SC 740 SEMINAR REVIEW
By Deborah Dent
A fast Solver for the Complex Symmetric Eigenproblem
Presented By
Marcin Paprzycki
University of Southern Mississippi
Friday, January 23, 1998
Dr. Paprzycki presented a talk centered on the test results from performance measurements of a new algorithm for the complex symmetric eigenproblem. Many numerical methods for studying chemical reaction problems require the computation of the eigenvalues of very large complex symmetric matrices. Dr. Paprzycki pointed out that most modern state of the art software libraries, such as LAPACK, provide routines for computing the eigenvalues of complex Hermitian and general matrices but lack support for the complex symmetric matrices. The researcher can use other approaches to achieve the computations but for large matrices (order 5000 or more) this becomes extremely time consuming.
The platforms used in his test were:
Bar-On and Ryaboy formulated the new algorithm code from a proposed algorithm. LAPACK routines used to produce test results for the current method.

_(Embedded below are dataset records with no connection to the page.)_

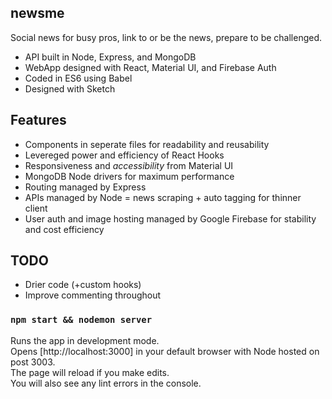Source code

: ## newsme
Social news for busy pros, link to or be the news, prepare to be challenged.

- API built in Node, Express, and MongoDB
- WebApp designed with React, Material UI, and Firebase Auth
- Coded in ES6 using Babel
- Designed with Sketch

## Features

- Components in seperate files for readability and reusability
- Levereged power and efficiency of React Hooks
- Responsiveness and <em>accessibility</em> from Material UI
- MongoDB Node drivers for maximum performance
- Routing managed by Express
- APIs managed by Node = news scraping + auto tagging for thinner client
- User auth and image hosting managed by Google Firebase for stability and cost efficiency

## TODO

- Drier code (+custom hooks)
- Improve commenting throughout

### `npm start && nodemon server`

Runs the app in development mode.<br>
Opens [http://localhost:3000] in your default browser with Node hosted on post 3003.<br>
The page will reload if you make edits.<br>
You will also see any lint errors in the console.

Dr. Paprzycki first presented details on the standard method for computing the eigenvalues of general complex matrices followed by a description of the Hermitian eigensolver. He then presented the results from the comparison of the general and Hermitian eigensolvers on the Cray. Next, he presented detail information on the new algorithm and its performance results from the Cray. This was followed with comparisons of all the algorithms on the super scalar machines.

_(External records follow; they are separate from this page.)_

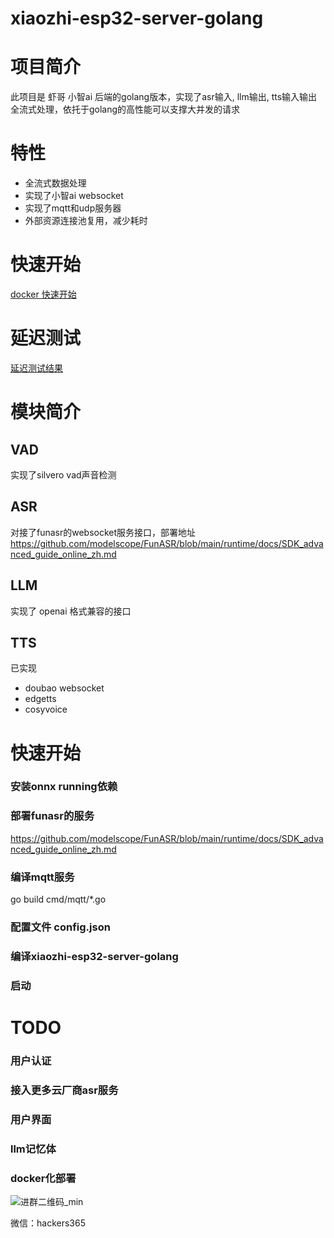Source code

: # xiaozhi-esp32-server-golang
# 项目简介
此项目是 虾哥 小智ai 后端的golang版本，实现了asr输入, llm输出, tts输入输出 全流式处理，依托于golang的高性能可以支撑大并发的请求

# 特性
- 全流式数据处理
- 实现了小智ai websocket
- 实现了mqtt和udp服务器
- 外部资源连接池复用，减少耗时

# 快速开始
[docker 快速开始](doc/docker.md)

# 延迟测试
[延迟测试结果](doc/delay_test.md)
# 模块简介
## VAD
实现了silvero vad声音检测
## ASR
对接了funasr的websocket服务接口，部署地址 https://github.com/modelscope/FunASR/blob/main/runtime/docs/SDK_advanced_guide_online_zh.md
## LLM
实现了 openai 格式兼容的接口
## TTS
已实现
- doubao websocket
- edgetts   
- cosyvoice
    
# 快速开始

### 安装onnx running依赖
### 部署funasr的服务
https://github.com/modelscope/FunASR/blob/main/runtime/docs/SDK_advanced_guide_online_zh.md
### 编译mqtt服务
go build cmd/mqtt/*.go
### 配置文件 config.json
### 编译xiaozhi-esp32-server-golang
### 启动

# TODO
### 用户认证
### 接入更多云厂商asr服务
### 用户界面
### llm记忆体
### docker化部署

![进群二维码_min](https://github.com/user-attachments/assets/ecdb7abb-d723-4ada-969e-6082f693fc9f)



微信：hackers365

The results of the test were quite interesting. He showed the performance of the general algorithm on the three machines and we were able to observe that the Cray computer was significantly faster on the Reductions step even though its theoretical peak performance is the second lowest. The SGI, which is RISC based, theoretically should have been twice as fast but was twice as slow in the QR step. In general the Cray results showed the new algorithm to be an improvement over the old method. The performance results on the superscalar were sometimes worst than the old method. But, overall, the new algorithm was superior. This study indicates that further research will be needed. Some areas include enhancing the performance of the Reduction process on the super scalar machines and the tridiagonal QR process on the Cray. The numerical stability of the proposed algorithm also needs further investigation along with implementing an efficient parallel version of the algorithm.